SOURCE DATA
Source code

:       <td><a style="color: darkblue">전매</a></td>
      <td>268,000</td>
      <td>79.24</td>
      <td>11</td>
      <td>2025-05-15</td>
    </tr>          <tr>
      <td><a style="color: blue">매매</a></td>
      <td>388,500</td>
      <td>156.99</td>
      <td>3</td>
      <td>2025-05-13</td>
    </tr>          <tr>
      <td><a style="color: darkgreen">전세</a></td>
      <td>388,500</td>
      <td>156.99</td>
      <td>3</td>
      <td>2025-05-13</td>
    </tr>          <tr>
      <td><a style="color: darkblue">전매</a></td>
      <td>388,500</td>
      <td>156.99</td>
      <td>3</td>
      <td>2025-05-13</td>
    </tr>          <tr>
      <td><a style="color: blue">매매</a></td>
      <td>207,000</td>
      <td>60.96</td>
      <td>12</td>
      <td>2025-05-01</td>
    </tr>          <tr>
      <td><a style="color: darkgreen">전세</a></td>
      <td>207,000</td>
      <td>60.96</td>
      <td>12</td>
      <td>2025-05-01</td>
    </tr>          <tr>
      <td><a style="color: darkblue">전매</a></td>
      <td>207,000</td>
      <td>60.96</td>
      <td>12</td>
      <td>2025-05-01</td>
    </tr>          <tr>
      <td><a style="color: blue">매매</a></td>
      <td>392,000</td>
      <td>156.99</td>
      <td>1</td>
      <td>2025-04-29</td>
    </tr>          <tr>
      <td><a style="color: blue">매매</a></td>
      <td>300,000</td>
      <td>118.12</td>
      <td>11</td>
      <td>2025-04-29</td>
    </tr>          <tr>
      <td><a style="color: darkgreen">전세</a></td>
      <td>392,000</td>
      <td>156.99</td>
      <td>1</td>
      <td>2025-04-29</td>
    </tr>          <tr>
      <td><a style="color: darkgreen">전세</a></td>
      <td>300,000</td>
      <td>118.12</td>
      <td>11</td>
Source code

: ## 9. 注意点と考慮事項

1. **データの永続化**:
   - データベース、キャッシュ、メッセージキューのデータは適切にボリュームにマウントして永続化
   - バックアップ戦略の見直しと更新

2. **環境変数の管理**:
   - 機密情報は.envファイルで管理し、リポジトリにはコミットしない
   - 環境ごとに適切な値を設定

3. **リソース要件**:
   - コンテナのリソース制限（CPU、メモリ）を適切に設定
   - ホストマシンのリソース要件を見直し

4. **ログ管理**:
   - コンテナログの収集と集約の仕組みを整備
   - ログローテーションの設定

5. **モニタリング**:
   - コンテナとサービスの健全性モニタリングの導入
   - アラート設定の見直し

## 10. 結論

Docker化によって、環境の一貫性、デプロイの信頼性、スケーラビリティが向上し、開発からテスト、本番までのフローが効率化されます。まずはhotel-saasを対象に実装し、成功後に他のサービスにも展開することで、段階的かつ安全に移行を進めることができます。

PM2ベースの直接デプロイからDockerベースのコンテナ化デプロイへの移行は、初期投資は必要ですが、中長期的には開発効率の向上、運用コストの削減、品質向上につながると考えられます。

WHAT IS EXPECTED
Reproduce every one of the lines above word for word, with no changes.

RESPONSE BELOW
Source code

:       <td><a style="color: darkblue">전매</a></td>
      <td>268,000</td>
      <td>79.24</td>
      <td>11</td>
      <td>2025-05-15</td>
    </tr>          <tr>
      <td><a style="color: blue">매매</a></td>
      <td>388,500</td>
      <td>156.99</td>
      <td>3</td>
      <td>2025-05-13</td>
    </tr>          <tr>
      <td><a style="color: darkgreen">전세</a></td>
      <td>388,500</td>
      <td>156.99</td>
      <td>3</td>
      <td>2025-05-13</td>
    </tr>          <tr>
      <td><a style="color: darkblue">전매</a></td>
      <td>388,500</td>
      <td>156.99</td>
      <td>3</td>
      <td>2025-05-13</td>
    </tr>          <tr>
      <td><a style="color: blue">매매</a></td>
      <td>207,000</td>
      <td>60.96</td>
      <td>12</td>
      <td>2025-05-01</td>
    </tr>          <tr>
      <td><a style="color: darkgreen">전세</a></td>
      <td>207,000</td>
      <td>60.96</td>
      <td>12</td>
      <td>2025-05-01</td>
    </tr>          <tr>
      <td><a style="color: darkblue">전매</a></td>
      <td>207,000</td>
      <td>60.96</td>
      <td>12</td>
      <td>2025-05-01</td>
    </tr>          <tr>
      <td><a style="color: blue">매매</a></td>
      <td>392,000</td>
      <td>156.99</td>
      <td>1</td>
      <td>2025-04-29</td>
    </tr>          <tr>
      <td><a style="color: blue">매매</a></td>
      <td>300,000</td>
      <td>118.12</td>
      <td>11</td>
      <td>2025-04-29</td>
    </tr>          <tr>
      <td><a style="color: darkgreen">전세</a></td>
      <td>392,000</td>
      <td>156.99</td>
      <td>1</td>
      <td>2025-04-29</td>
    </tr>          <tr>
      <td><a style="color: darkgreen">전세</a></td>
      <td>300,000</td>
      <td>118.12</td>
      <td>11</td>
Source code

: ## 9. 注意点と考慮事項

1. **データの永続化**:
   - データベース、キャッシュ、メッセージキューのデータは適切にボリュームにマウントして永続化
   - バックアップ戦略の見直しと更新

2. **環境変数の管理**:
   - 機密情報は.envファイルで管理し、リポジトリにはコミットしない
   - 環境ごとに適切な値を設定

3. **リソース要件**:
   - コンテナのリソース制限（CPU、メモリ）を適切に設定
   - ホストマシンのリソース要件を見直し

4. **ログ管理**:
   - コンテナログの収集と集約の仕組みを整備
   - ログローテーションの設定

5. **モニタリング**:
   - コンテナとサービスの健全性モニタリングの導入
   - アラート設定の見直し

## 10. 結論

Docker化によって、環境の一貫性、デプロイの信頼性、スケーラビリティが向上し、開発からテスト、本番までのフローが効率化されます。まずはhotel-saasを対象に実装し、成功後に他のサービスにも展開することで、段階的かつ安全に移行を進めることができます。

PM2ベースの直接デプロイからDockerベースのコンテナ化デプロイへの移行は、初期投資は必要ですが、中長期的には開発効率の向上、運用コストの削減、品質向上につながると考えられます。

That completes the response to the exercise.